L’égalité dans l’héritage est en adéquation avec l’esprit de la constitution (BCE)

25-02-2019

Le président Béji Caïd Essebsi a affirmé ce lundi 25 février à Genève l’engagement constant de la Tunisie en faveur des valeurs universelles des droits de l’homme, qu’elle « a œuvré à consolider dans le texte et la pratique ».

Evoquant la constitution tunisienne, dans son allocution devant la 40ème édition du conseil des droits de l’homme, BCE l’a qualifié de « progressiste », dans la mesure où elle a garanti les droits et les libertés entre l’ensemble des citoyens.
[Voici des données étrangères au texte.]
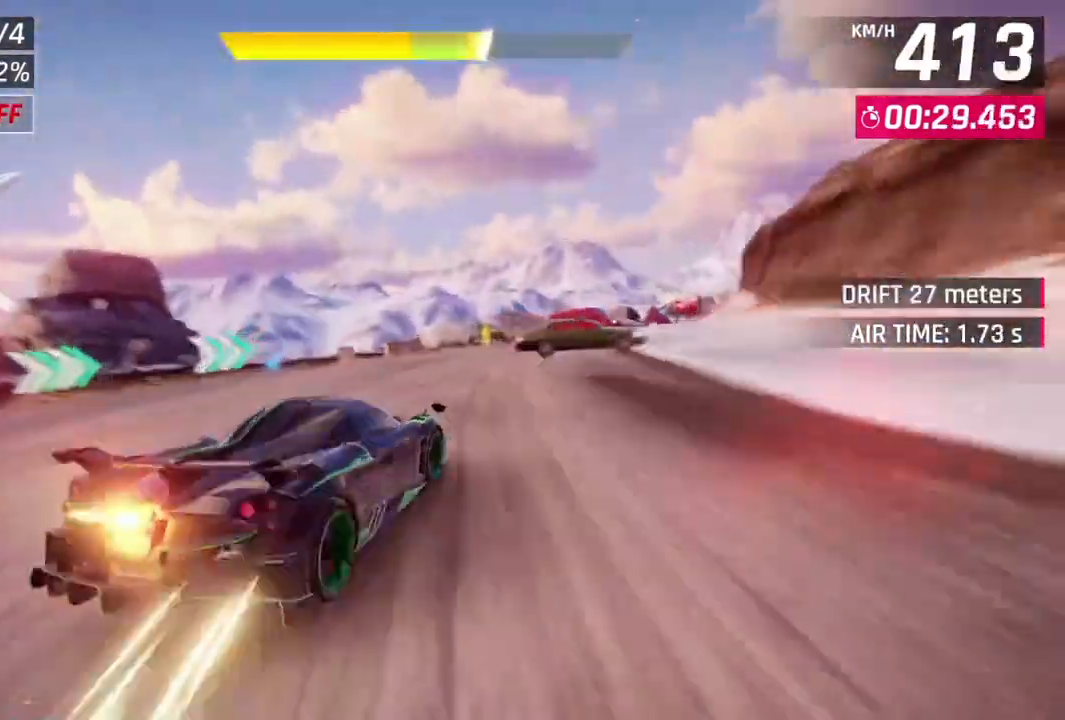
{"dt_ms": 500, "buttons": ["L3"], "left_stick": "right", "events": [[33, "L3", "down"], [67, "A", "up"], [67, "L2", "up"]]}
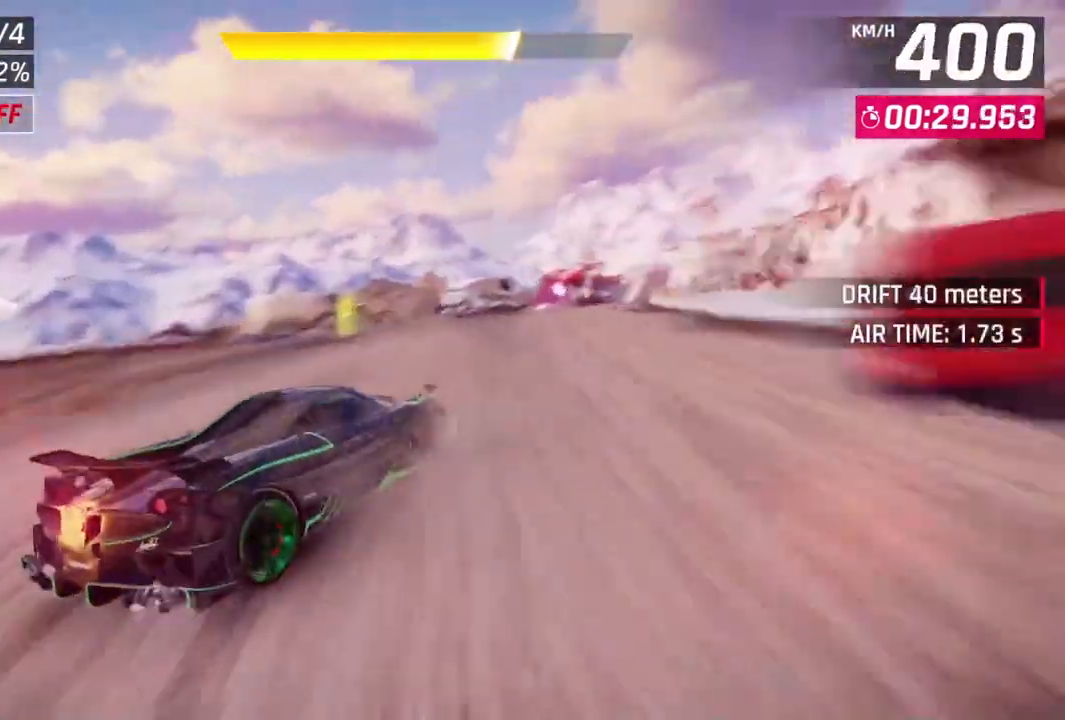
{"dt_ms": 500, "buttons": ["A", "R1"], "left_stick": "center", "events": [[33, "L3", "up"], [100, "left_stick", "center"], [167, "L2", "down"], [267, "L2", "up"], [400, "A", "down"], [433, "R1", "down"]]}
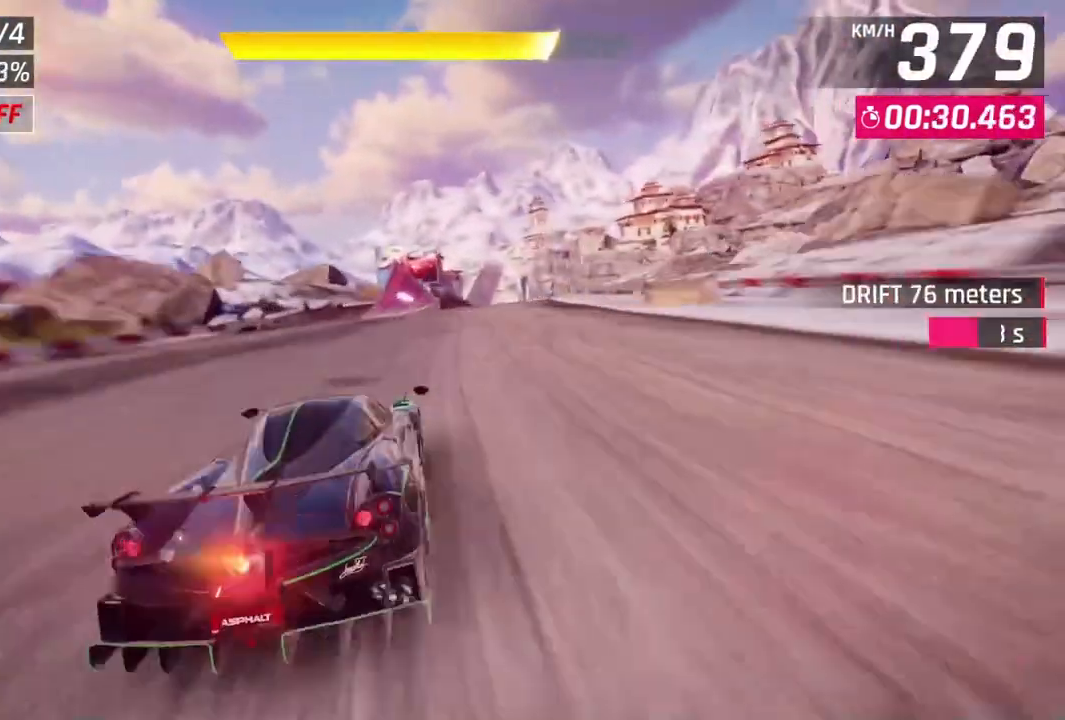
{"dt_ms": 500, "buttons": ["A", "R1"], "left_stick": "right", "events": [[467, "left_stick", "right"]]}
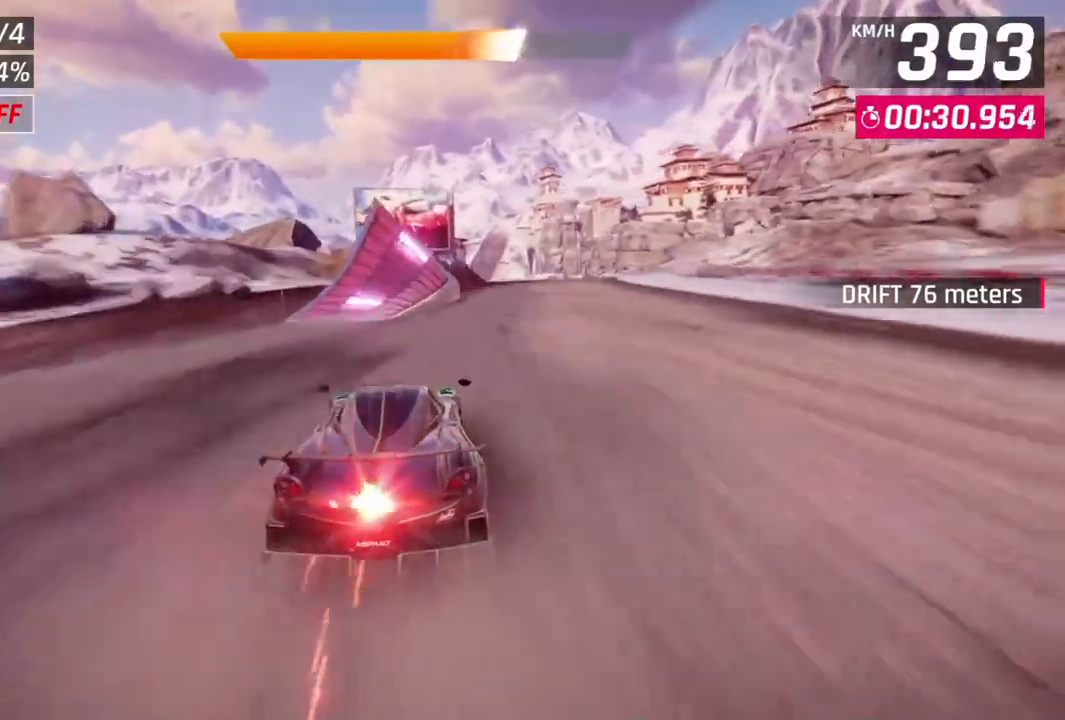
{"dt_ms": 500, "buttons": ["A", "R1"], "left_stick": "right", "events": [[67, "left_stick", "center"], [467, "left_stick", "right"]]}
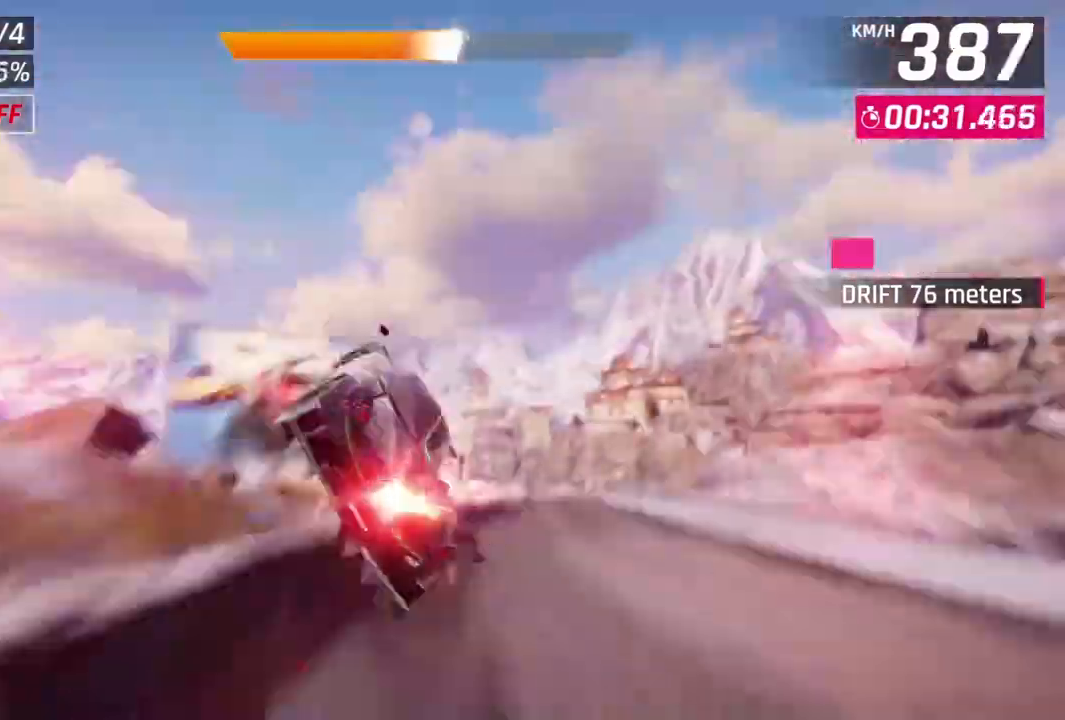
{"dt_ms": 500, "buttons": ["A", "R1"], "left_stick": "center", "events": [[167, "left_stick", "up-right"], [267, "left_stick", "center"]]}
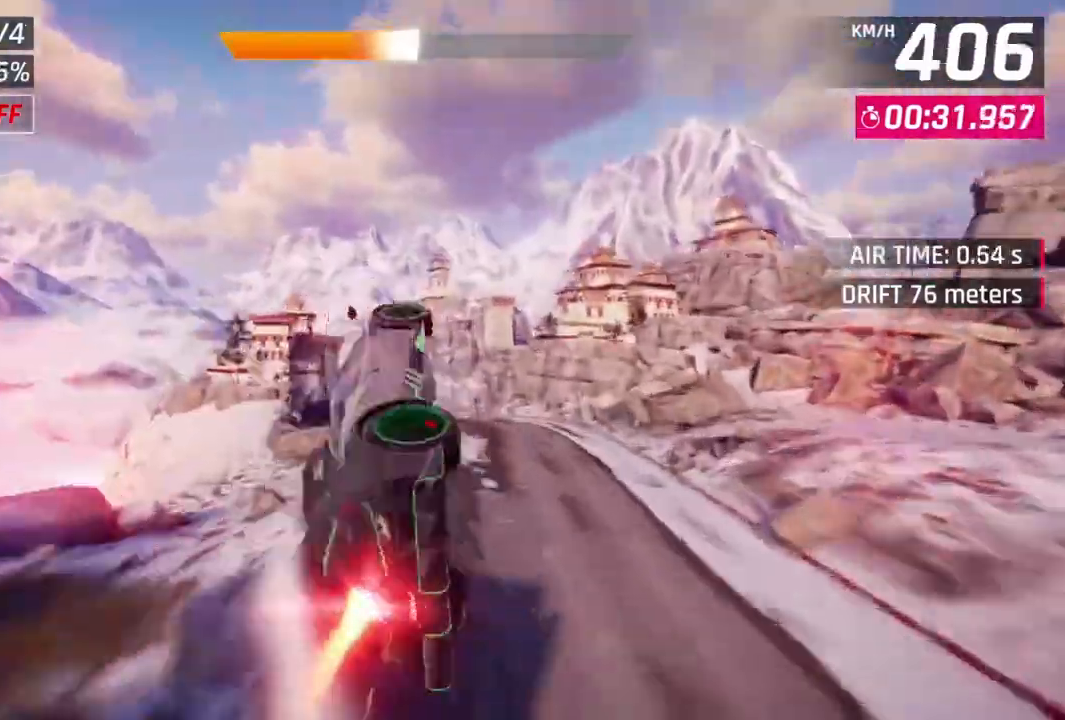
{"dt_ms": 500, "buttons": ["A", "R1"], "left_stick": "center"}
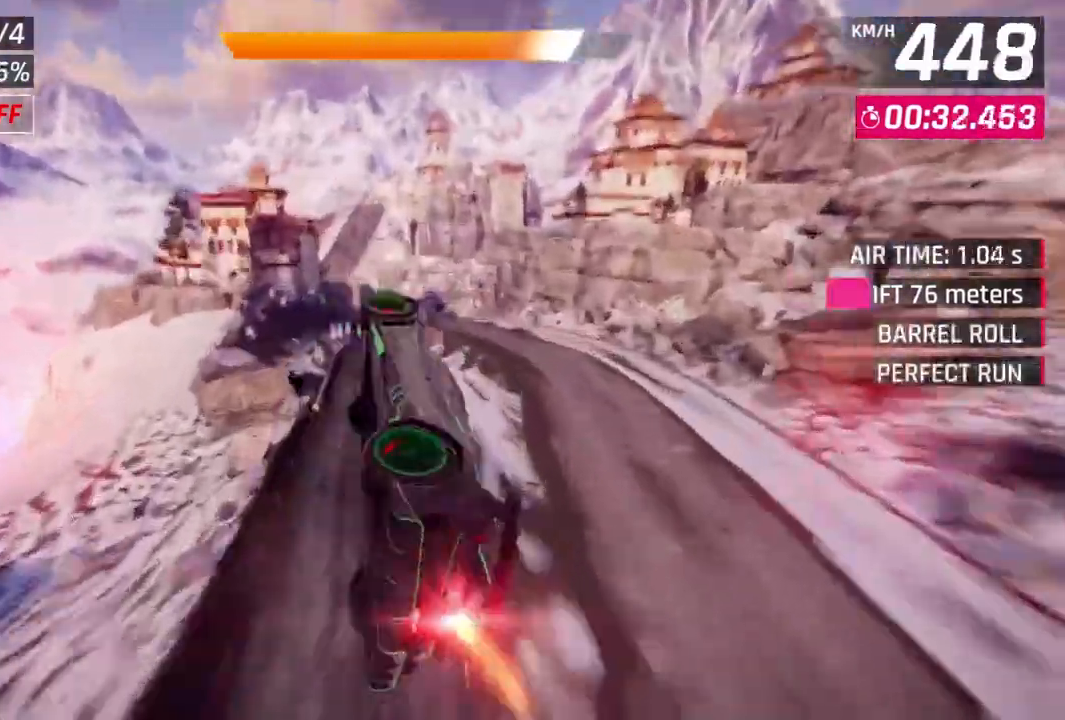
{"dt_ms": 500, "buttons": [], "left_stick": "right", "events": [[200, "A", "up"], [267, "L2", "down"], [267, "R1", "up"], [367, "L2", "up"], [400, "left_stick", "right"]]}
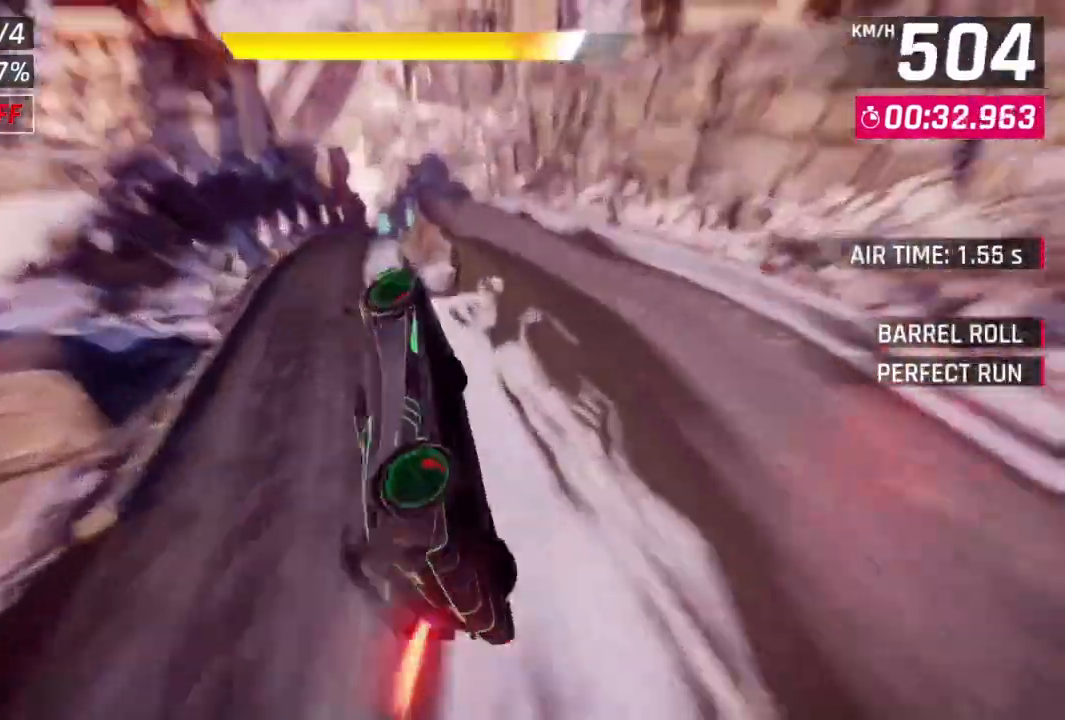
{"dt_ms": 500, "buttons": ["A", "R1"], "left_stick": "up-right", "events": [[33, "left_stick", "up-right"], [267, "A", "down"], [267, "R1", "down"]]}
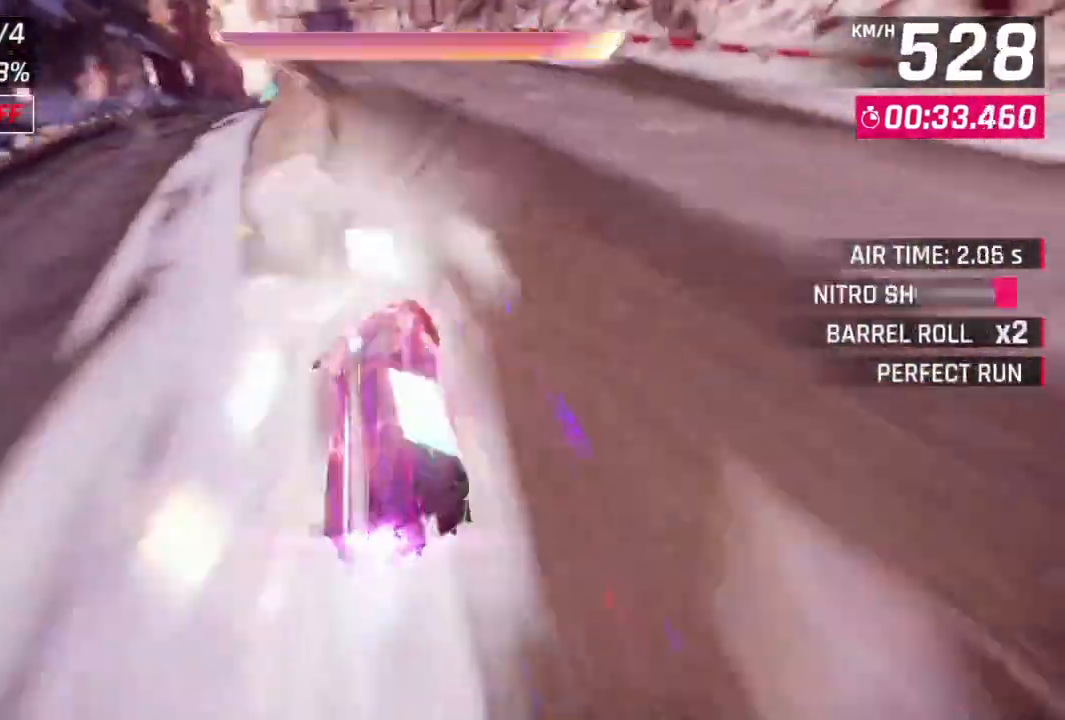
{"dt_ms": 500, "buttons": ["A", "R1"], "left_stick": "up-right"}
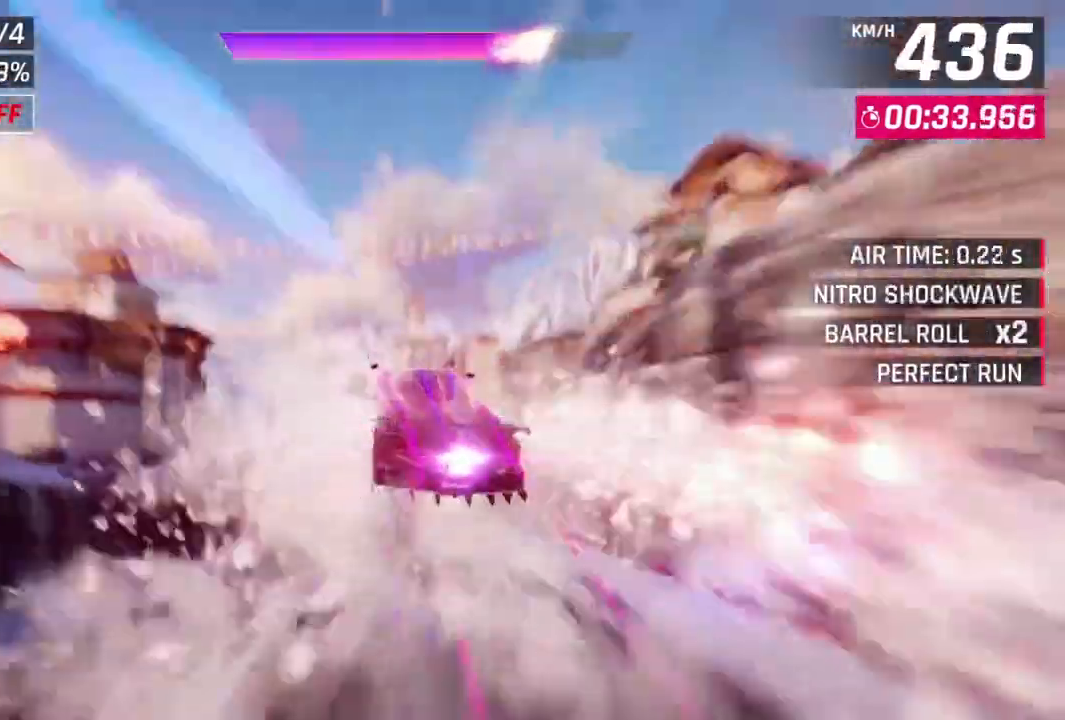
{"dt_ms": 500, "buttons": ["R1"], "left_stick": "up-right", "events": [[500, "A", "up"]]}
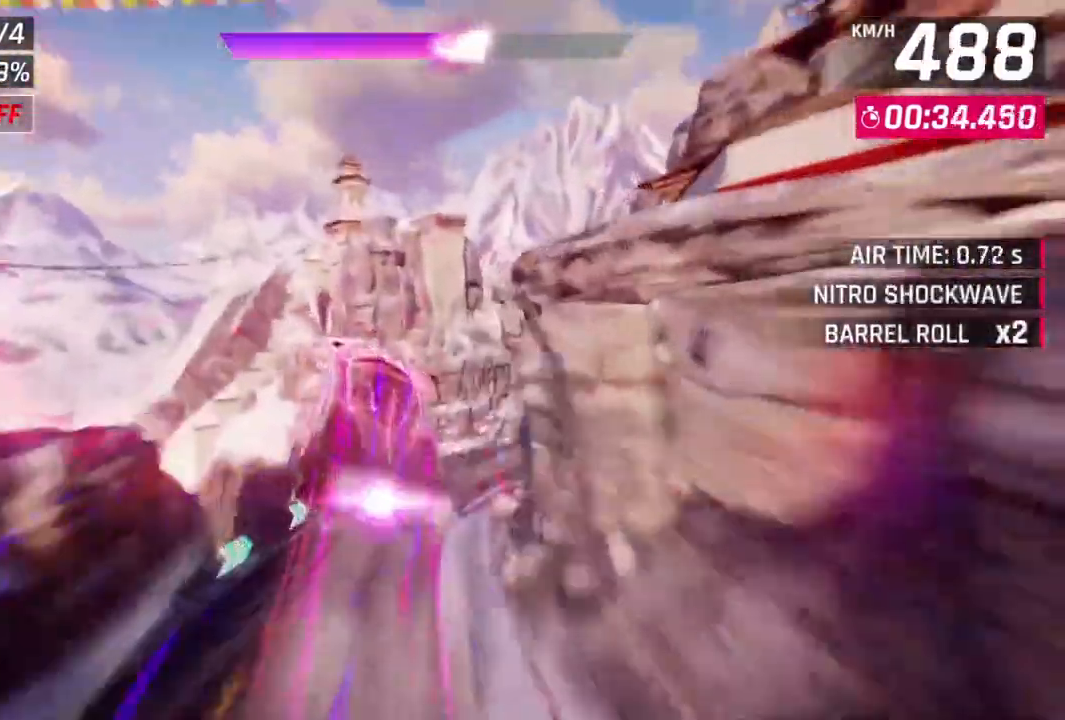
{"dt_ms": 500, "buttons": [], "left_stick": "up", "events": [[67, "L2", "down"], [67, "R1", "up"], [233, "L2", "up"], [467, "left_stick", "up"]]}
Il a ajouté avoir présenté une proposition de loi portant sur l’égalité dans l’héritage entre l’homme et la femme, dans le droit fil de l’orientation réformatrice moderniste de la société tunisienne, au fil de l’histoire, et pour être en phase avec la place de la femme en son sein, rapporte un communiqué de la présidence de la république.

« Les droits de l’homme sont indissociables et indivisibles », a-t-il indiqué, signalant qu’ »il n’y a pas de démocratie sans égalité, et de développement réel sans éradication de la discrimination entre l’homme et la femme. »

Il a ajouté avoir posé cette initiative « en toute responsabilité et en étant convaincu qu’elle est en adéquation avec le texte de la constitution, son esprit, et avec la philosophie et les principes des droits de l’homme ». L’adoption de cette initiative constituera un tournant dans la Tunisie moderne, en tant qu’ »Etat civil, fondé sur la citoyenneté, la volonté du peuple et la suprématie de la loi ».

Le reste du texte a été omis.